TASK LIST:
a) According to the text on the Semarang hinterland, how many old steam locomotives are housed at the Railway Museum in Ambarawa?
b) Copy the stretch of the text on the Semarang hinterland from "The hinterland of" through "and fish ponds.", putting "tea plantations" in place of "rice fields".

The hinterland of Semarang, capital of the province of Central Java is lush green: a beautiful scenic landscape of rising volcanoes, green valleys and fertile rice fields. Cruise lines call on Semarang to allow passengers to visit the nearby 9th century Borobudur Temple, a UNESCO World Heritage site.
One and a half hour’s driving from Semarang on a smooth road towards Salatiga, one enjoys the true Javanese rurallife all the way to the town of Ambarawa , some 17 km north from Salatiga. This is the halfway mark to Borobudur.
Here in Ambarawa you can find Indonesia’s Railway Museum, home to 21 old steam locomotives, the oldest of which is the 1891 Hartmann Chemnitz, in use until the 1970’s when the railways here were closed. Nearby is also a natural grotto to the Virgin Mary and the Stations of the Cross, surrounded by flower gardens and fish ponds.
Slightly further west in the Dieng plateau are the ancient temples known as Gedong Songo, or “the nine buildings”, constructed between 730 AD -780 AD during the Sanjaya Dynasty.

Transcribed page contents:
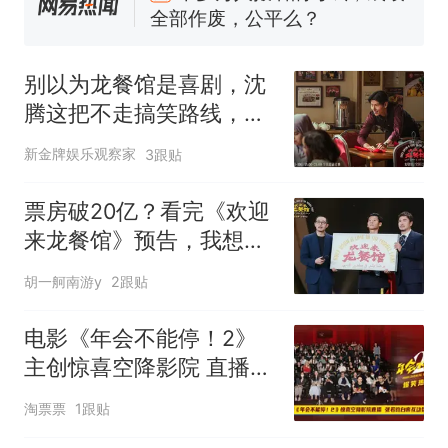
全部作废，公平么？
全球唯一没有法定首都的国
新
家，刚改国名，总统就邀请中
别以为龙餐馆是喜剧，沈
国大使骑行绕了几乎整个国境
搬家报价570元，搬到楼下交
腾这把不走搞笑路线，他
线一圈，还曾两次到中国寻根
5060元才肯搬上楼！女子傻眼
深沉起来更高级？
了……
视频丨只要一枚命中就能让航
新金牌娱乐观察家
3跟贴
母瘫痪 轰-6J实力有多强？
空调24小时开着反而更省电？
票房破20亿？看完《欢迎
电力部门回应
来龙餐馆》预告，我想
佛山一中学招聘物理教师，笔
说：沈腾这回赌对了
胡一舸南游y
2跟贴
试前13名均遭淘汰？教育局：
已叫停招聘，成立调查组全面
十多万人报名的考试，成绩
热
电影《年会不能停！2》
核查
全部作废，公平么？
主创惊喜空降影院 直播连
麦高能不断爆笑再升级
淘票票
1跟贴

SOLUTIONS BY TASK:
a) 21

b)
The hinterland of Semarang, capital of the province of Central Java is lush green: a beautiful scenic landscape of rising volcanoes, green valleys and fertile tea plantations. Cruise lines call on Semarang to allow passengers to visit the nearby 9th century Borobudur Temple, a UNESCO World Heritage site.
One and a half hour’s driving from Semarang on a smooth road towards Salatiga, one enjoys the true Javanese rurallife all the way to the town of Ambarawa , some 17 km north from Salatiga. This is the halfway mark to Borobudur.
Here in Ambarawa you can find Indonesia’s Railway Museum, home to 21 old steam locomotives, the oldest of which is the 1891 Hartmann Chemnitz, in use until the 1970’s when the railways here were closed. Nearby is also a natural grotto to the Virgin Mary and the Stations of the Cross, surrounded by flower gardens and fish ponds.